:: Page extract ::
◆ ◆ ◆ ◆
In operation 504, the plurality of interactions can be processed by the batch processor 112.

In operation 506, the batch processor 112 can generate the consolidated update based on processing the plurality of interactions. Multiple instances of operation 506 can be performed concurrently. The various instances can utilize the same plurality of interactions or a different plurality of interactions for each instance of operation 506. Each instance of operation 506 can generate a different consolidated update.

The consolidated update can be indicative of a change in status of at least some user profiles. The consolidated update can be indicative of a similar status of at least some of the plurality of profiles.

In operation 508, a lack of duplication of the consolidated update with other information already displayed on the user interface 106 can be determined. The lack of duplication can be determined, for instance, by the primary flow 202 and/or by the pipeline manager.

In operation 510, the consolidated update is transmitted, such as to the online system 102. In particular, the consolidated update can be transmitted to the update database 108. Operation 510 can occur in series or parallel with operation 508. The consolidated update can be transmitted, at least in part, by the primary flow 202 and/or the pipeline manager 306.

In operation 512, the consolidated update is displayed on the user interface 106. The user interface 106 can be a web-based user interface. The user interface 106 can include an update stream. The displaying of the consolidated update can be based, at least in part, on a lack of duplication of the consolidated update with other updates in the update stream and a conformity of the consolidated update with a business rule. The business rule can include a restriction on displaying the consolidated update on the update stream based on a personal characteristic of one of the users of the social network.
◆ ◆ ◆ ◆
:: Recorded data ::
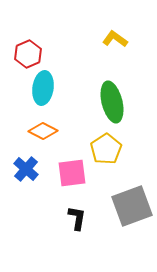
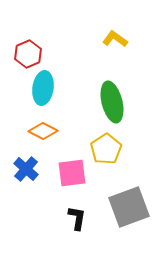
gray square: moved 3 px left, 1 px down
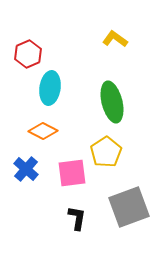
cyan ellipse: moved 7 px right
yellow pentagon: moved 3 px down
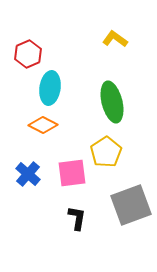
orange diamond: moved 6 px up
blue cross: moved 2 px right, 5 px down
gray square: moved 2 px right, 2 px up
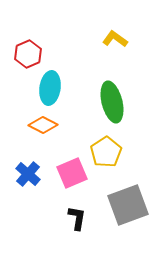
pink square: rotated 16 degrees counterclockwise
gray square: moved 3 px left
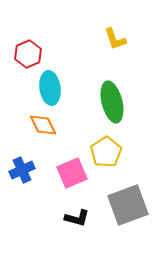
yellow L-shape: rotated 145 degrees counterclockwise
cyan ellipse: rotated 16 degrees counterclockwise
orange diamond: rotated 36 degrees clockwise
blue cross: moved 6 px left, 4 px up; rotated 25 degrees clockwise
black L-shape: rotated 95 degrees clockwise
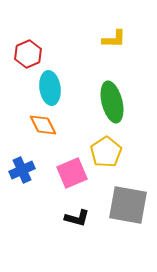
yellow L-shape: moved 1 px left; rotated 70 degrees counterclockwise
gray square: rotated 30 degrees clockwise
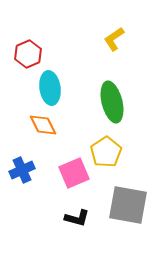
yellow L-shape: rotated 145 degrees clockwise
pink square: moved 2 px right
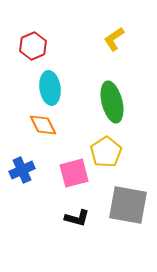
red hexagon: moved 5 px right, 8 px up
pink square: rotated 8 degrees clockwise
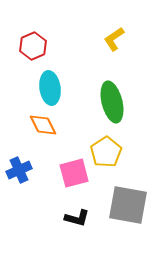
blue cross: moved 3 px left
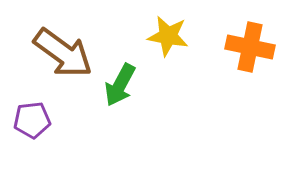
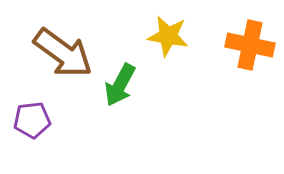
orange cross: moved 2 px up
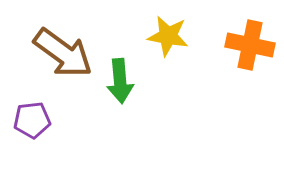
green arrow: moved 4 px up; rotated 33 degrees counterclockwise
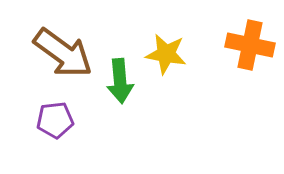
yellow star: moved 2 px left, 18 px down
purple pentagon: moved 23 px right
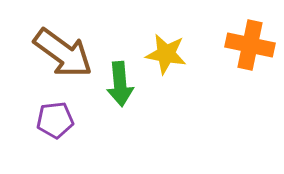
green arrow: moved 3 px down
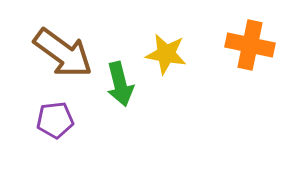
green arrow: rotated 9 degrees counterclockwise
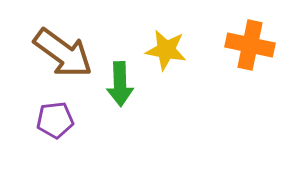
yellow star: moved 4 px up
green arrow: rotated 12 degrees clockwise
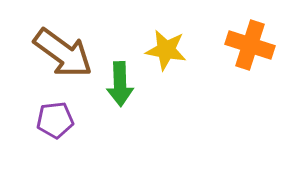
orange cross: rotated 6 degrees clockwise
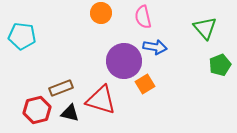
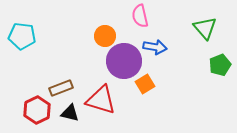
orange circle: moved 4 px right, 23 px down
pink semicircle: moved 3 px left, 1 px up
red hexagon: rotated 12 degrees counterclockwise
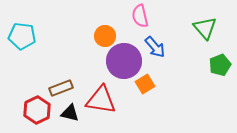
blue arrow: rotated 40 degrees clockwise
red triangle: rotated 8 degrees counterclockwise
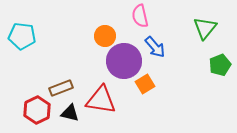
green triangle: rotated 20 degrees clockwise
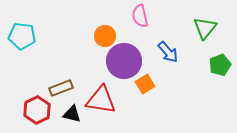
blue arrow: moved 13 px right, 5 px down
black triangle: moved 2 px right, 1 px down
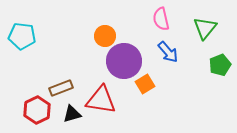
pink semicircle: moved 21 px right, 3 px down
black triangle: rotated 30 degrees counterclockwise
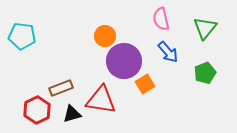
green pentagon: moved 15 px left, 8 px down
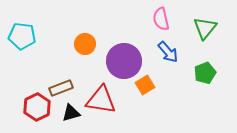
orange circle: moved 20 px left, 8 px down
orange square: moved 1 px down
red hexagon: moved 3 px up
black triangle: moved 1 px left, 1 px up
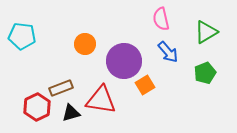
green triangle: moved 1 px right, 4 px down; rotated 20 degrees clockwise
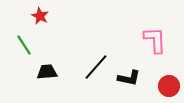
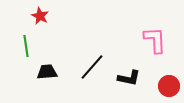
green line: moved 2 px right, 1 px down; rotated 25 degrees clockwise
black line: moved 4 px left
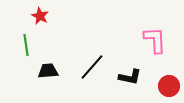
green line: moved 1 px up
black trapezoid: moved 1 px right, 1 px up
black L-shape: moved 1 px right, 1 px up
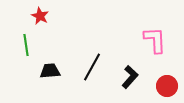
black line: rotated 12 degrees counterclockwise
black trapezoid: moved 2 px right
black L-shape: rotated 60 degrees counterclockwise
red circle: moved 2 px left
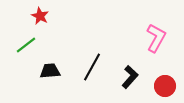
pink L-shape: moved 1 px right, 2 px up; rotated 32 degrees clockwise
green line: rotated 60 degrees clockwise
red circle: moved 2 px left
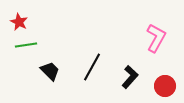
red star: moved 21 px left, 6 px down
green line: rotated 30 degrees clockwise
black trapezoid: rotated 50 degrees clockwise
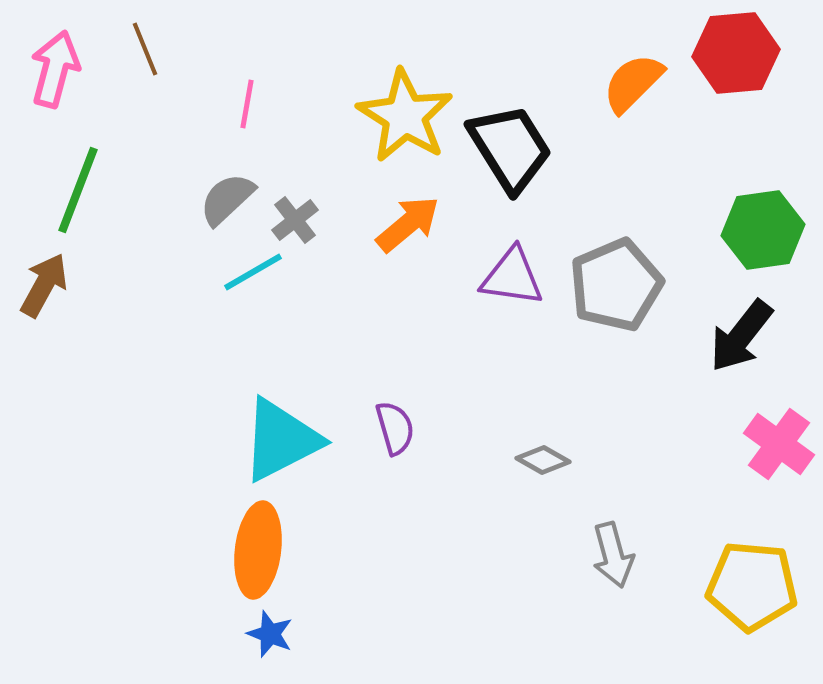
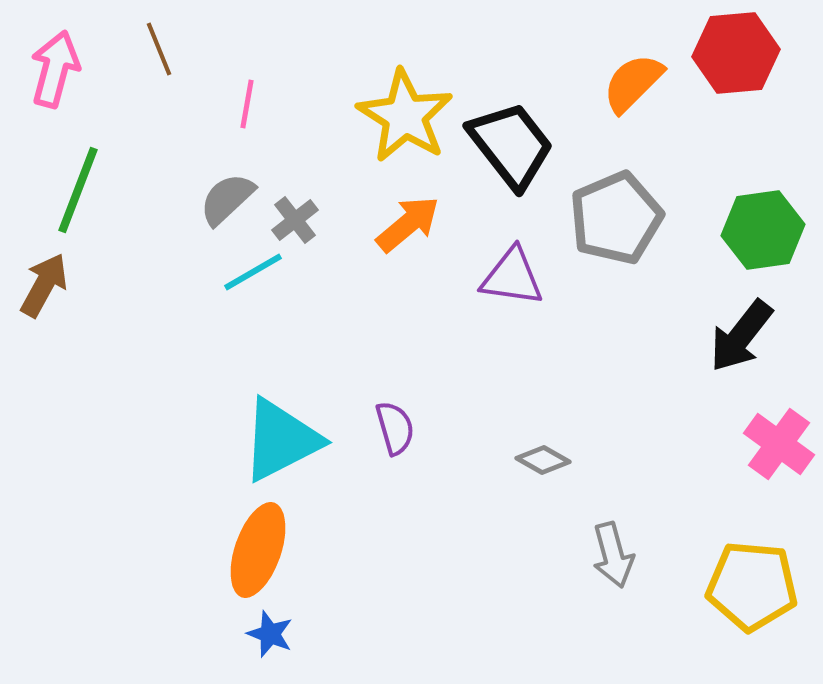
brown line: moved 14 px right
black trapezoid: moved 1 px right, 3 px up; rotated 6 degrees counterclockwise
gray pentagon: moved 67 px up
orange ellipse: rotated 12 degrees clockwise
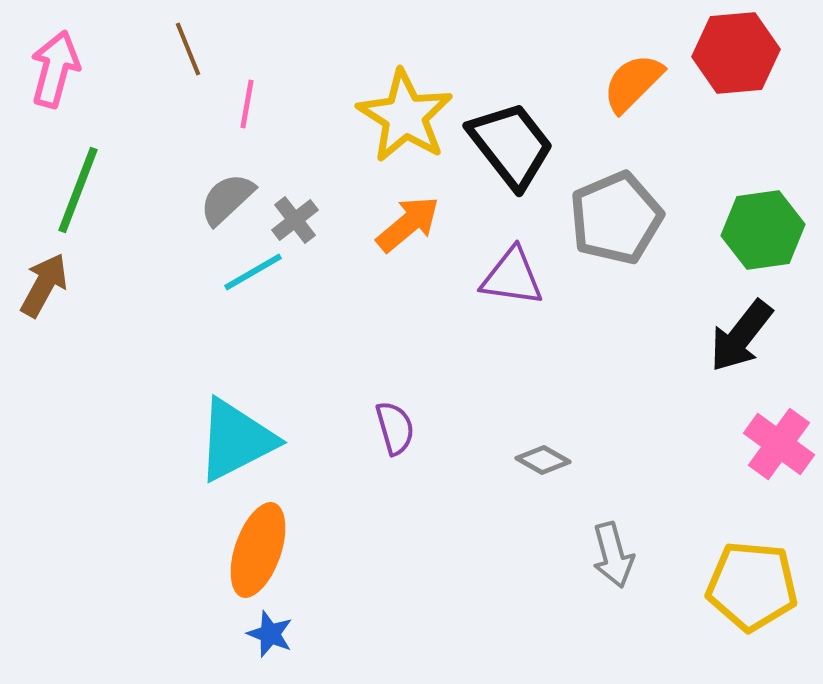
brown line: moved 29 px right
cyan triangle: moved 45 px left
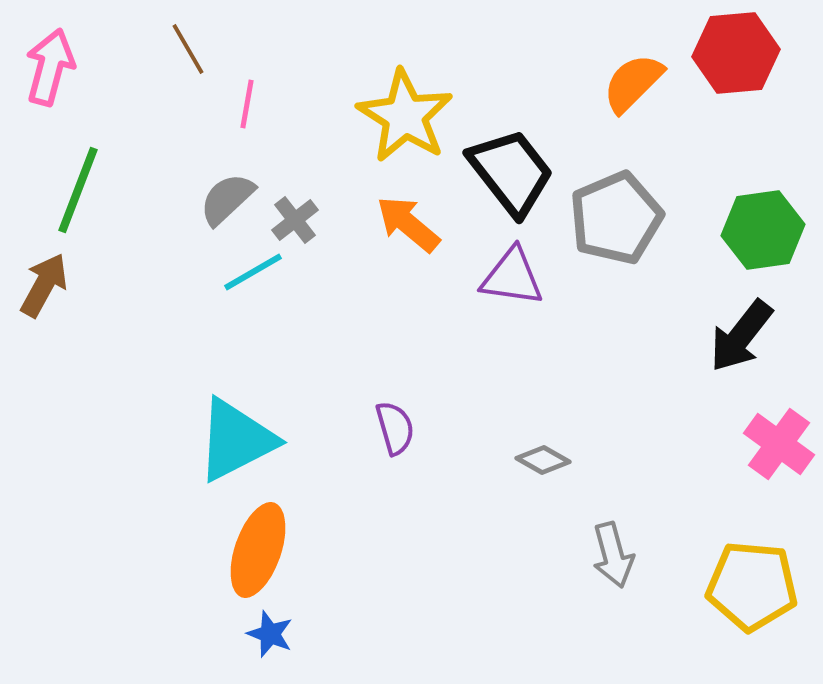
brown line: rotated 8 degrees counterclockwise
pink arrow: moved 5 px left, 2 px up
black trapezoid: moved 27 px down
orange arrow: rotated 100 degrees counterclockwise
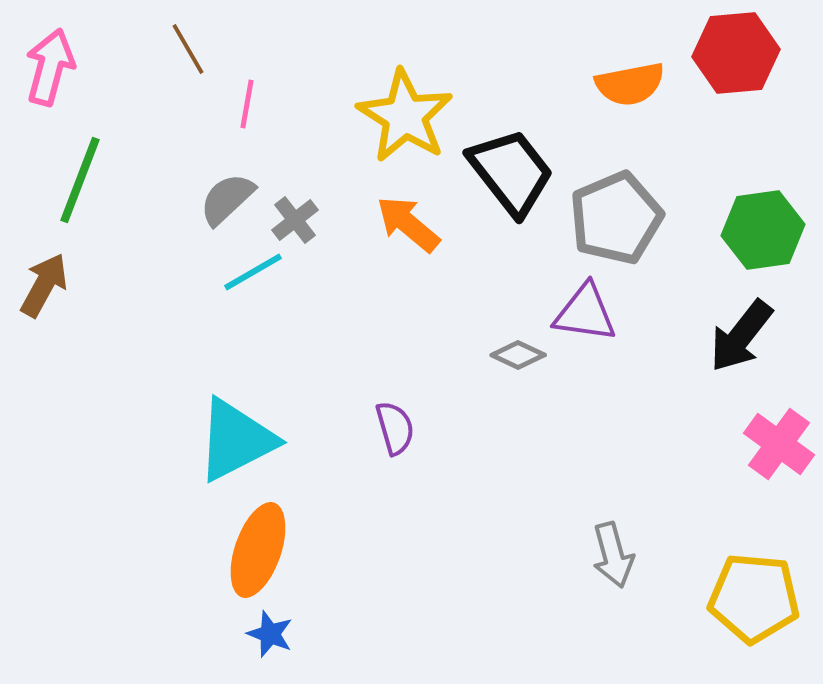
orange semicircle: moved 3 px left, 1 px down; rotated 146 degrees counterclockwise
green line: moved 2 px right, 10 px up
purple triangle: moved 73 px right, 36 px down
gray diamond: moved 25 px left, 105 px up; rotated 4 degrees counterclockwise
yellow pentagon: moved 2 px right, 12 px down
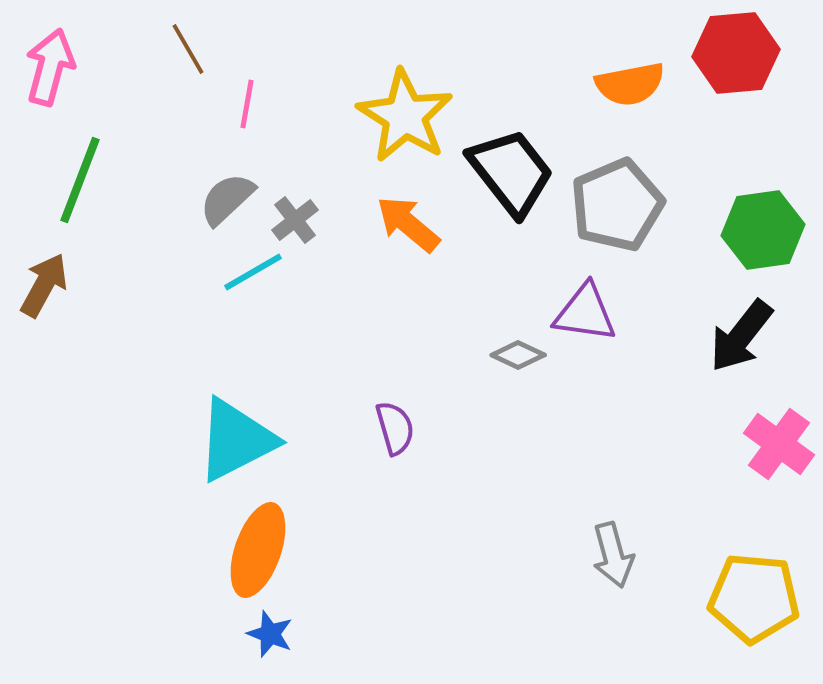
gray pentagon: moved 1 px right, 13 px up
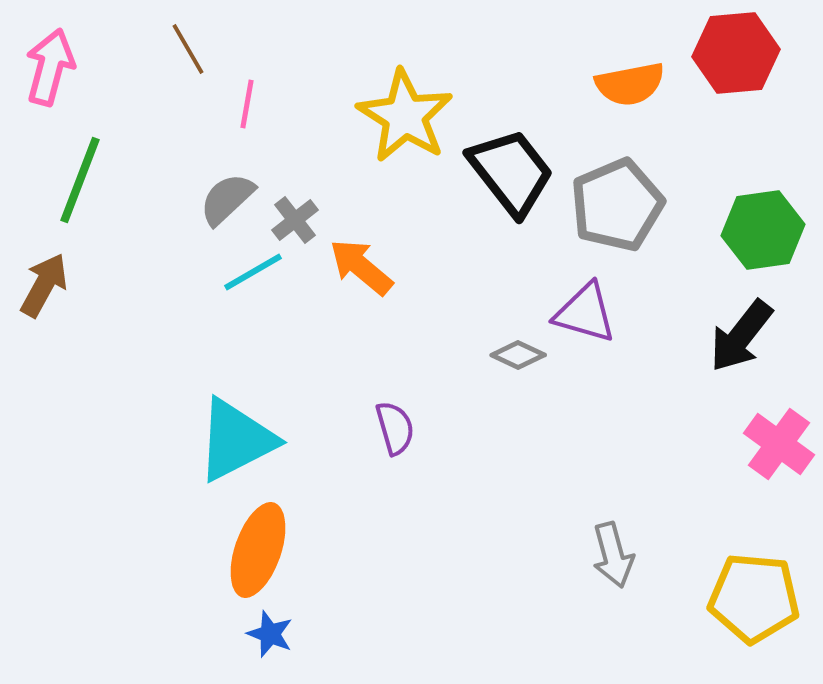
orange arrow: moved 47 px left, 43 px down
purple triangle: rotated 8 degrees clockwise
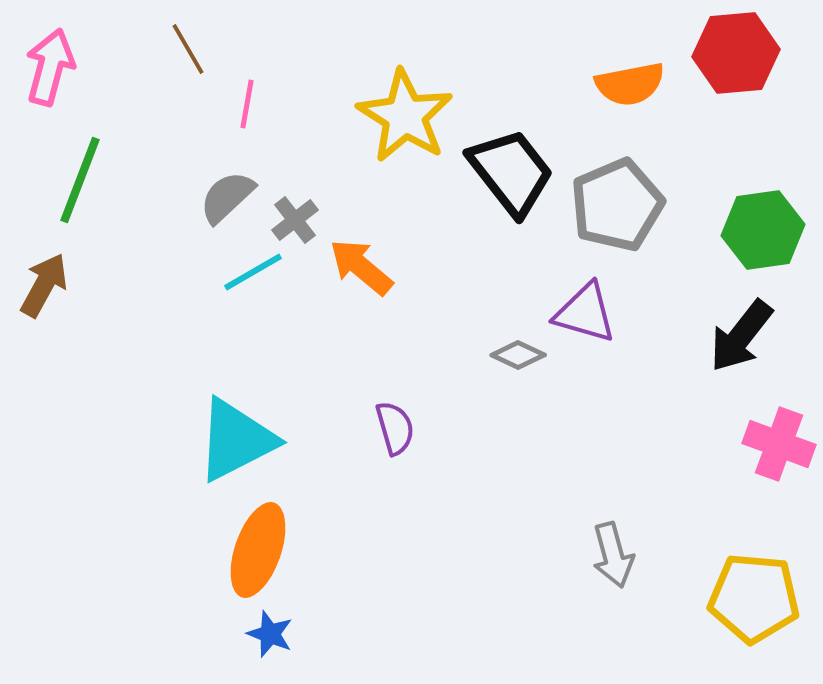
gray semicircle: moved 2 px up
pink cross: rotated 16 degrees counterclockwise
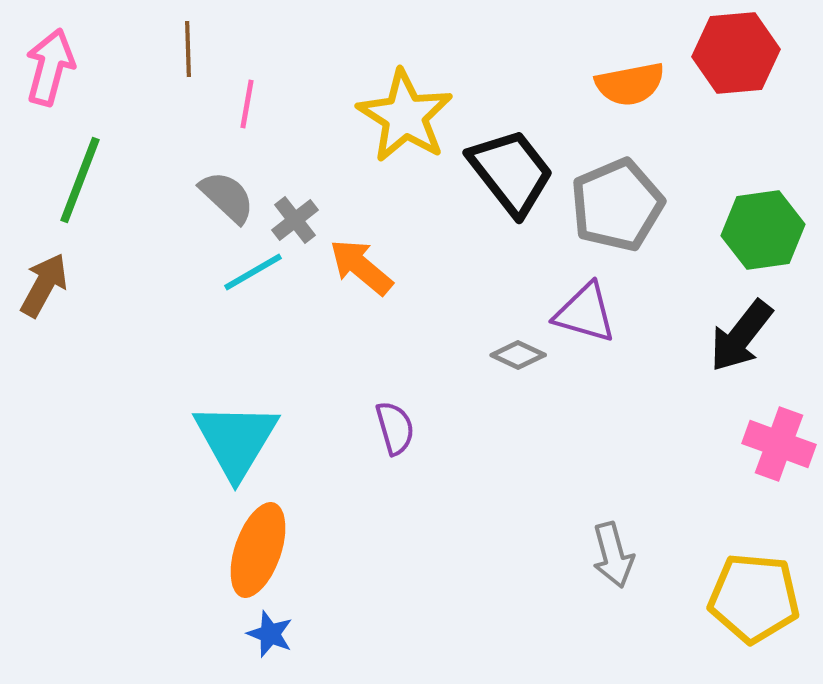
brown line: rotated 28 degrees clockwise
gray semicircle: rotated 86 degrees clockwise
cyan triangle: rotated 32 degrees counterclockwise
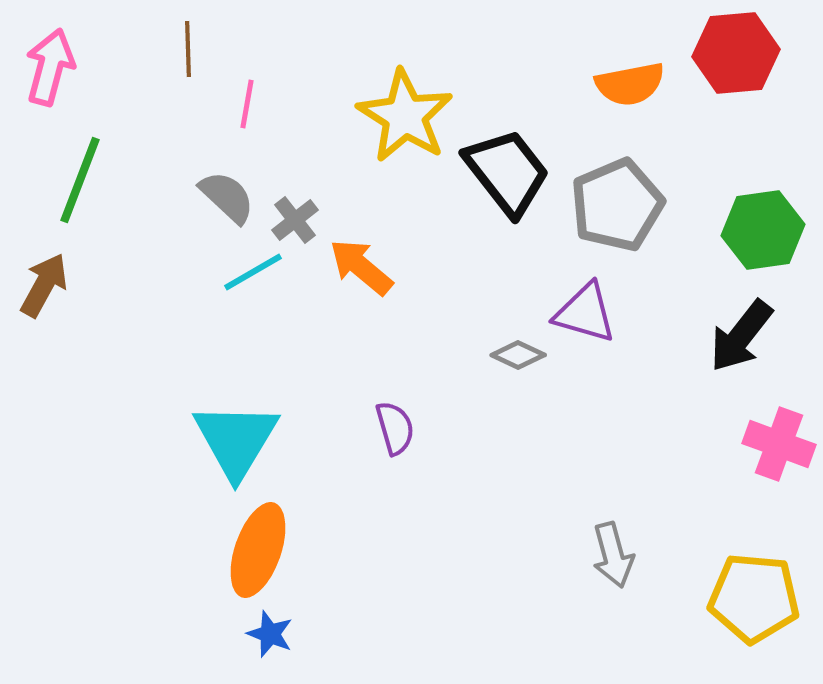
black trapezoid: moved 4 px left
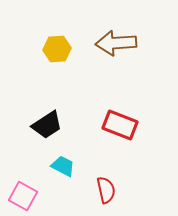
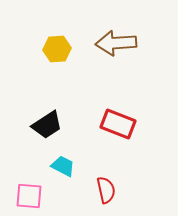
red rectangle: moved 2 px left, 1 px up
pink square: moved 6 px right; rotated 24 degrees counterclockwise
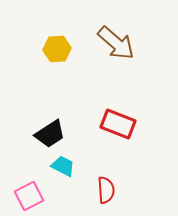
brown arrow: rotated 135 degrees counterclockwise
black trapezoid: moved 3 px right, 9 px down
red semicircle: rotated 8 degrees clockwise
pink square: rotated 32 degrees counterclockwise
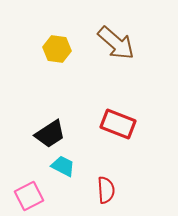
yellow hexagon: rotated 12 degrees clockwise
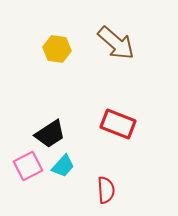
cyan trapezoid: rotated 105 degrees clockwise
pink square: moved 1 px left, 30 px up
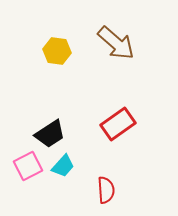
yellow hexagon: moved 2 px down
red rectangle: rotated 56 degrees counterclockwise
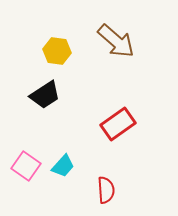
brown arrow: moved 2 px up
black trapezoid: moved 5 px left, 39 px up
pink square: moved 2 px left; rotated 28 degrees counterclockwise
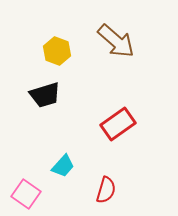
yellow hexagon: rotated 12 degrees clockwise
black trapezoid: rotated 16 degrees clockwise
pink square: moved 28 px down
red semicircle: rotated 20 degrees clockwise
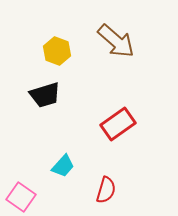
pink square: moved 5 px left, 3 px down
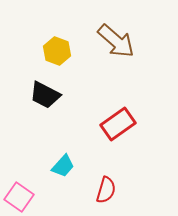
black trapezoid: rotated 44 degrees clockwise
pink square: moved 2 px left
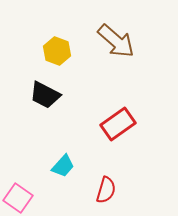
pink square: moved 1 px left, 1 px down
◆ ◆ ◆ ◆
:: Set task ::
Output the passage of the excerpt on consolidated updates from "The consolidated update can be indicative of a change" up to and including "plurality of profiles.", word for word. The items were taken from a source other than the excerpt.

:: Worked solution ::
The consolidated update can be indicative of a change in status of at least some user profiles. The consolidated update can be indicative of a similar status of at least some of the plurality of profiles.